Das Gefühl permanenter Bedrohung ist bei Klüssendorf nicht staatlich erzeugt; der Kontrollapparat DDR fungiert nur noch als Verstärker eines tiefer sitzenden Unbehagens. Äußerlich betrachtet, ist Aprils Entwicklung eine gelungene Resozialisierung in die anerkannte Struktur einer Kleinfamilie. Aber wie steht ein solcher Mensch, der quer steht zu allem, auch zu sich selbst, unter Menschen?

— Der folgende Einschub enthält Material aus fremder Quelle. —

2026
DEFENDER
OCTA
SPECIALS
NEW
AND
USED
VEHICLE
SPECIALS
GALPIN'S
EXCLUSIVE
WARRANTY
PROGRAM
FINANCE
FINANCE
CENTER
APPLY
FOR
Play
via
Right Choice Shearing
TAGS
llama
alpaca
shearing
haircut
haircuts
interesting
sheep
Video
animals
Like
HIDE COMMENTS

Begriffe dafür sind schnell gefunden: Man erkennt sie und sie erkennt sich, „mal als Borderlinerin, mal als Hysterikerin wieder, überlegt, ob sie infantil ist, narzisstisch, eine antisoziale Persönlichkeit. Doch dann lernt sie zu begrenzen: Je nach Konvention kann alles als antisozial bezeichnet werden.“ Auch der Ausbruch aus den Konventionen verläuft in „April“ auf zweierlei Wegen: Im politischen Zusammenhang ist es die Ausreise nach Westdeutschland, in das vermeintlich freie Land also, die eine komplett neue Lebensperspektive verspricht und zunächst, das versteht sich von selbst, dieses Versprechen nicht einhält. Im Individuellen ist es die Hinwendung zur Kunst, zum Schreiben, zur Literatur, die April am Ende des Romans ein Fenster öffnet.

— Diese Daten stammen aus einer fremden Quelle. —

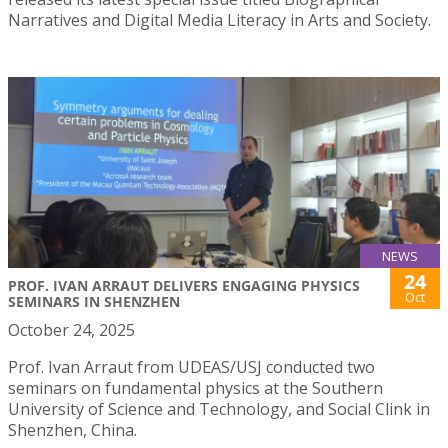
Narratives and Digital Media Literacy in Arts and Society.
NEWS
24
PROF. IVAN ARRAUT DELIVERS ENGAGING PHYSICS
Oct
SEMINARS IN SHENZHEN
October 24, 2025
Prof. Ivan Arraut from UDEAS/USJ conducted two
seminars on fundamental physics at the Southern
University of Science and Technology, and Social Clink in
Shenzhen, China.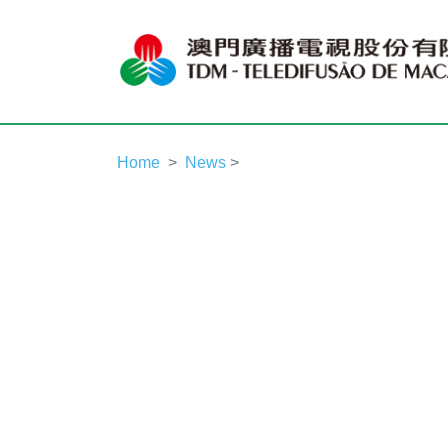
Home
News
>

Nun also, Mitte der achtziger Jahre lebt April in West-Deutschland, als Putzfrau und Schriftstellerin; der Weg zurück in die DDR, die retrospektiv möglicherweise doch mehr Heimat war, als sie hatte zugeben wollen, ist ihr versperrt. Wie beides, Künstlertum und Heimatverlust, sich verbinden lassen – das wäre Stoff für einen weiteren Roman.
Angelika Klüssendorf: April. Roman. Kiepenheuer & Witsch, Köln 2014, 220 Seiten, 18,99 €.